5. Eine Haftung der Beklagten gemäß § 606 HGB für eigenes Verschulden oder für ihr nach § 278 Satz 1 BGB zuzurechnendes Verschulden des Reeders ergibt sich schließlich auch nicht daraus, dass der in der MS "C." installierte und funktionstaugliche "Watch Alarm" nicht in Betrieb gewesen und anzunehmen ist,
dass dieser Umstand ebenfalls ursächlich gewesen ist für das Stranden und den nachfolgenden Untergang des Schiffes (vgl. dazu Ramming, TranspR 2004, 439, 443 m.w.N. in Fn. 22).

a) Zugunsten der Klägerin kann davon ausgegangen werden, dass der Kapitän im Hinblick auf die gebotene Rücksichtnahme auf das Schiff, seine Besatzung und die Ladung sowie die anderen Teilnehmer am Schifffahrtsverkehr verpflichtet war, die Verwendung des für die MS "C." zwar nicht vorgeschriebenen, aber dort installierten Alarmsystems anzuordnen und zu überwachen (vgl. BGH, Urt. v. 10.2.1987 - VI ZR 68/86, NJW 1987, 1479, 1480; BGB-RGRK/Steffen, 12. Aufl., § 823 Rdn. 411; MünchKomm.BGB/Grundmann, 4. Aufl., Bd. 2a, § 276 Rdn. 56; Staudinger/Löwisch, BGB, Bearb. 2004, § 276 Rdn. 30; zur entsprechenden Praxis der Seeämter vgl. die Nachweise bei Ramming, TranspR 2004, 439, 446 Fn. 31 i.V. mit 443 Fn. 22). Ein insoweit gegebenes Versäumnis des Kapitäns stellte ein nautisches Verschulden i.S. von § 607 Abs. 2 Satz 1 HGB dar, das die Beklagte selbst bei einem vorsätzlichen Verhalten des Kapitäns nicht zu vertreten hat (vgl. vorstehend 4. e)).

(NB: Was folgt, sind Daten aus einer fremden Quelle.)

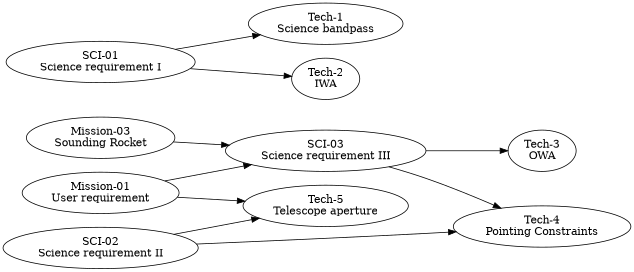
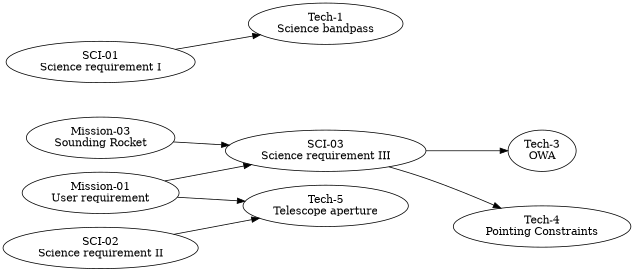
  digraph {
    rankdir=LR
    n1 [label="Mission-01\nUser requirement"]
    n2 [label="SCI-03\nScience requirement III"]
    n3 [label="Tech-5\nTelescope aperture"]
    n4 [label="Tech-3\nOWA"]
    n5 [label="Tech-4\nPointing Constraints"]
    n6 [label="SCI-01\nScience requirement I"]
    n7 [label="Tech-1\nScience bandpass"]
-   n8 [label="Tech-2\nIWA"]
    n9 [label="SCI-02\nScience requirement II"]
    n10 [label="Mission-03\nSounding Rocket"]
    n1 -> n2
    n1 -> n3
    n2 -> n4
    n2 -> n5
    n6 -> n7
-   n6 -> n8
    n9 -> n3
-   n9 -> n5
    n10 -> n2
  }
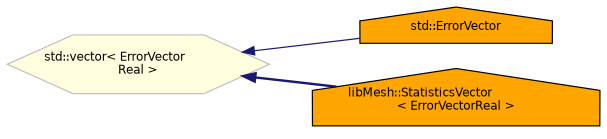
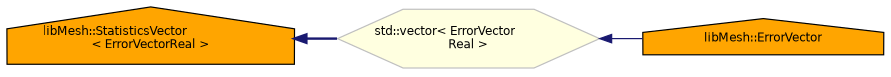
  digraph {
    rankdir=LR
    node [color=black fillcolor=orange fontname=Helvetica fontsize=10 shape=house style=filled]
    edge [color=midnightblue dir=back fontname=Helvetica fontsize=10 labelfontname=Helvetica labelfontsize=10]
-   n1 [fontcolor=black height=0.2 label="std::ErrorVector" width=0.4]
+   n1 [fontcolor=black height=0.2 label="libMesh::ErrorVector" width=0.4]
    n2 [height=0.2 label="libMesh::StatisticsVector\l\< ErrorVectorReal \>" width=0.4]
    n3 [color=grey75 fillcolor=lightyellow height=0.2 label="std::vector\< ErrorVector\lReal \>" shape=hexagon width=0.4]
    n3 -> n1 [style=solid]
-   n3 -> n2 [style=bold]
+   n2 -> n3 [style=bold]
  }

 b) Die Beklagte selbst trafen als Zeitcharterer keine Überwachungs- oder Kontrollpflichten hinsichtlich des "Watch Alarm" (vgl. Ramming, TranspR 2004, 439, 445).

c) Die Frage, ob den Reeder in dieser Hinsicht entsprechende Pflichten trafen (so Ramming, TranspR 2004, 439, 446), kann im Streitfall offenbleiben. Denn dabei handelte es sich allenfalls um Pflichten, die der Reeder gegenüber der Beklagten als Charterer, nicht für diese zu erfüllen hatte (vgl. Ramming, TranspR 2004, 439, 445; Herber aaO S. 348 f.; Rabe aaO § 510 Rdn. 11). Ihre Verletzung stellte daher gegebenenfalls ein pflichtwidriges Handeln des Reeders gegenüber der Beklagten, nicht aber ein dieser gemäß § 278 Satz 1 BGB zuzurechnendes Verschulden des Reeders bei der Erfüllung von Pflichten dar, die der Beklagten gegenüber den Eigentümern der Ladung und den Personen oblagen, die in den
über sie ausgestellten Konnossementen genannt waren.

IV.

Nach alledem ist die Revision der Klägerin unbegründet und daher mit der Kostenfolge aus § 97 Abs. 1 ZPO zurückzuweisen.

Ebenfalls abrufbar unter ZfB 2006 - Nr.12 (Seite 47 ff.); ZfB 2006, 47 ff.